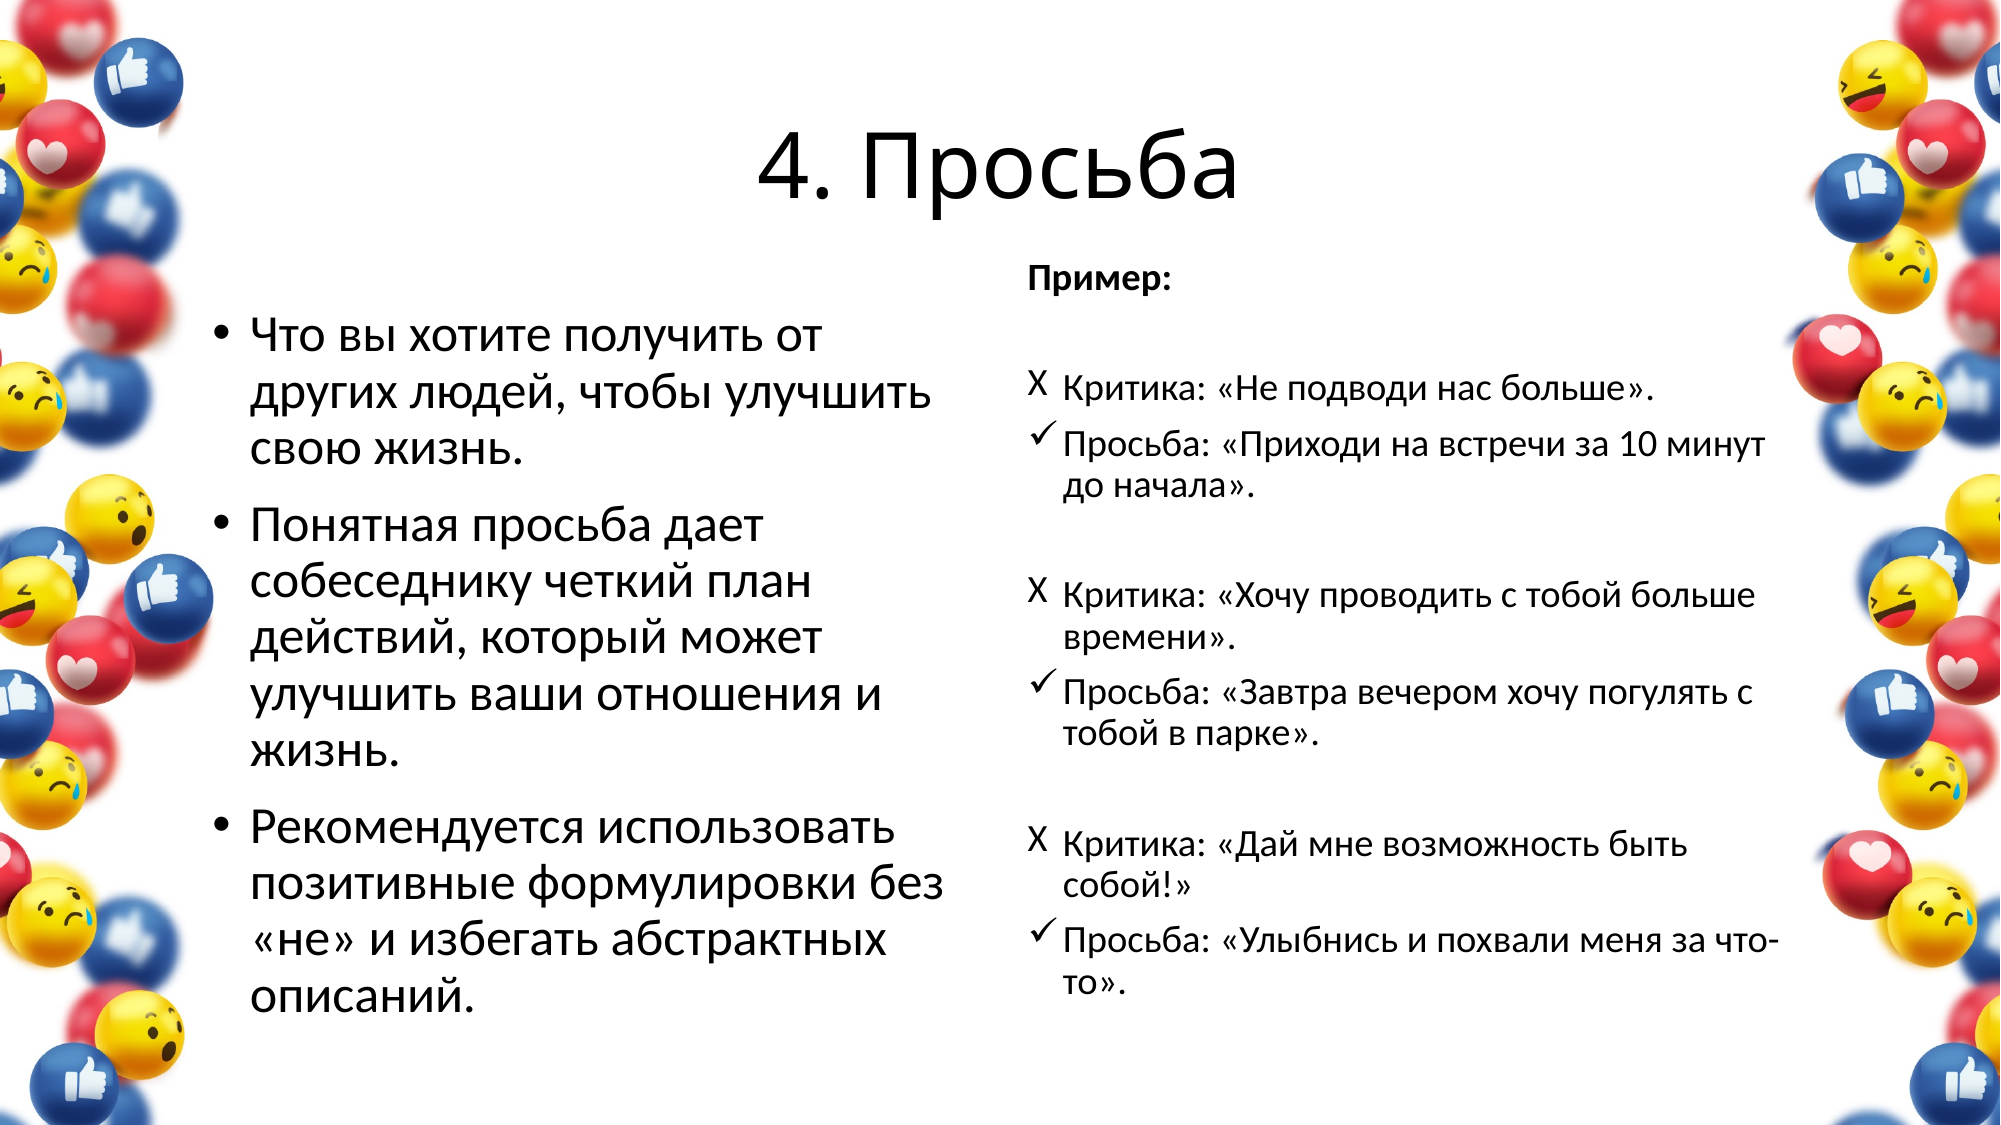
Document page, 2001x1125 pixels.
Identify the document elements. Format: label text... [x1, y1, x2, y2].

list Что вы хотите получить от других людей, чтобы улучшить свою жизнь. Понятная просьба дает собеседнику четкий план действий, который может улучшить ваши отношения и жизнь. Рекомендуется использовать позитивные формулировки без «не» и избегать абстрактных описаний. [197, 299, 988, 1014]
picture [0, 0, 2000, 1125]
list Пример: Критика: «Не подводи нас больше». Просьба: «Приходи на встречи за 10 минут до начала». Критика: «Хочу проводить с тобой больше времени». Просьба: «Завтра вечером хочу погулять с тобой в парке». Критика: «Дай мне возможность быть собой!» Просьба: «Улыбнись и похвали меня за что-то». [1012, 249, 1831, 1014]
title 4. Просьба [137, 59, 1863, 278]
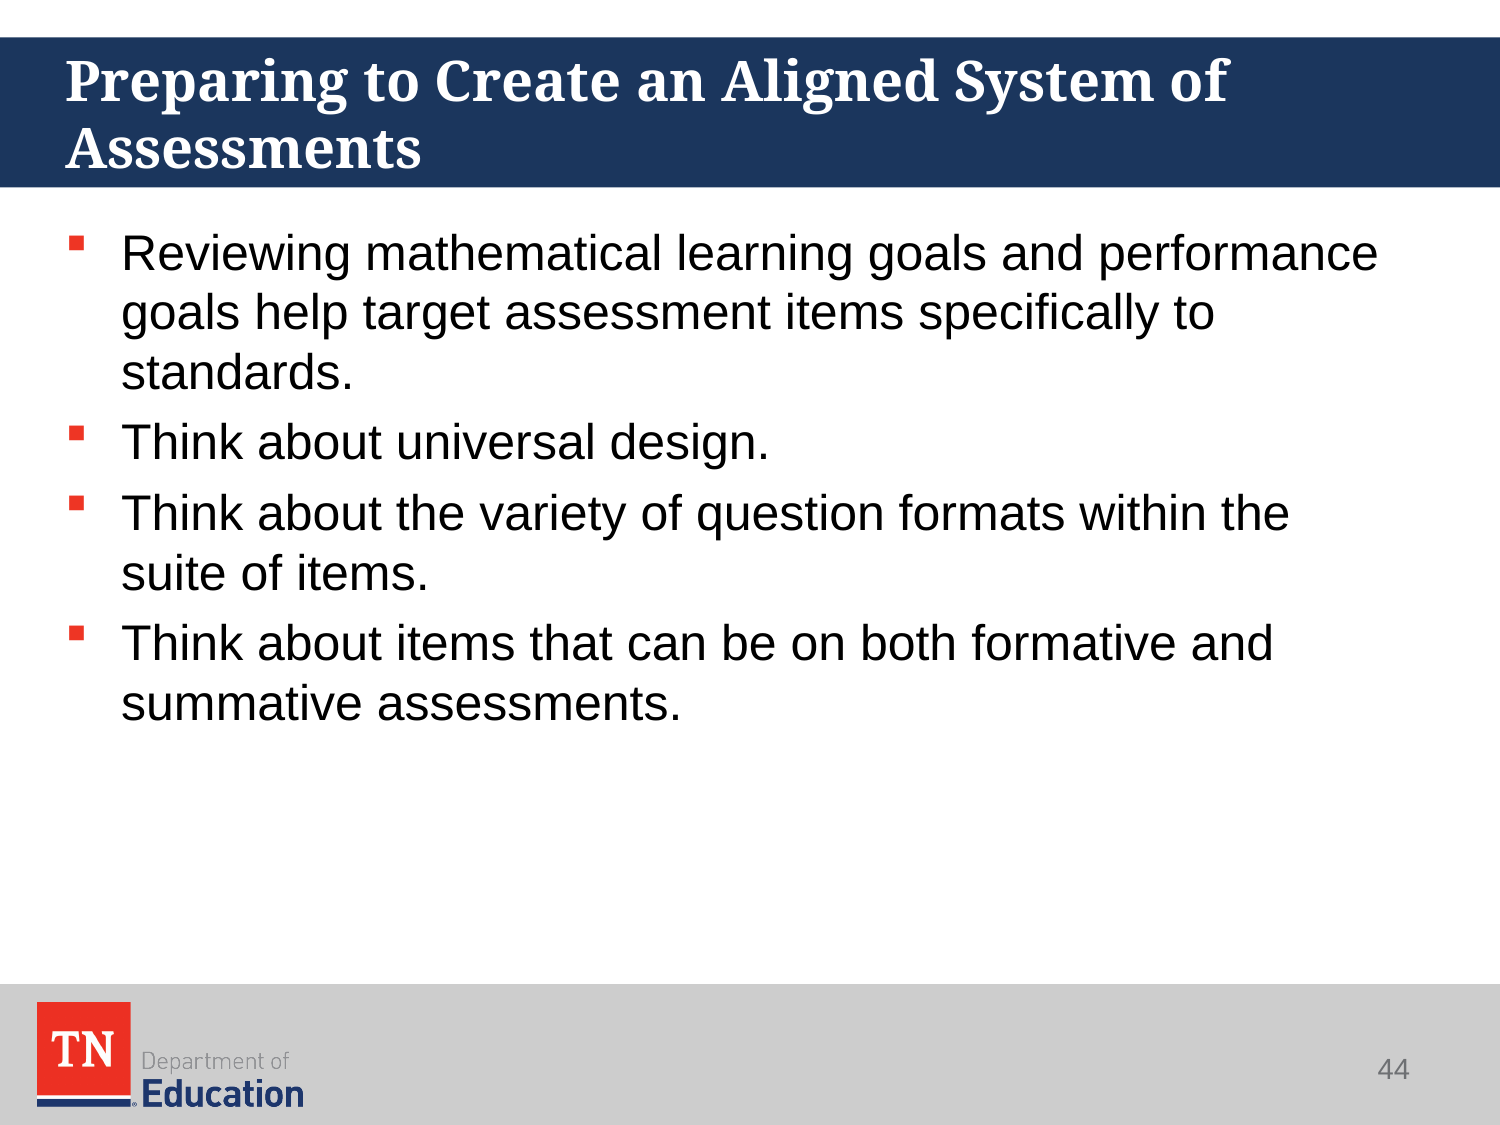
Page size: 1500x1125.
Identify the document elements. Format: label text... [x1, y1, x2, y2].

——————

Using the entries above, restate word for word every line from the one that contains "Page size: 1500x1125." through the last.

Page size: 1500x1125.
Identify the document elements. Format: label text... [x1, y1, x2, y2].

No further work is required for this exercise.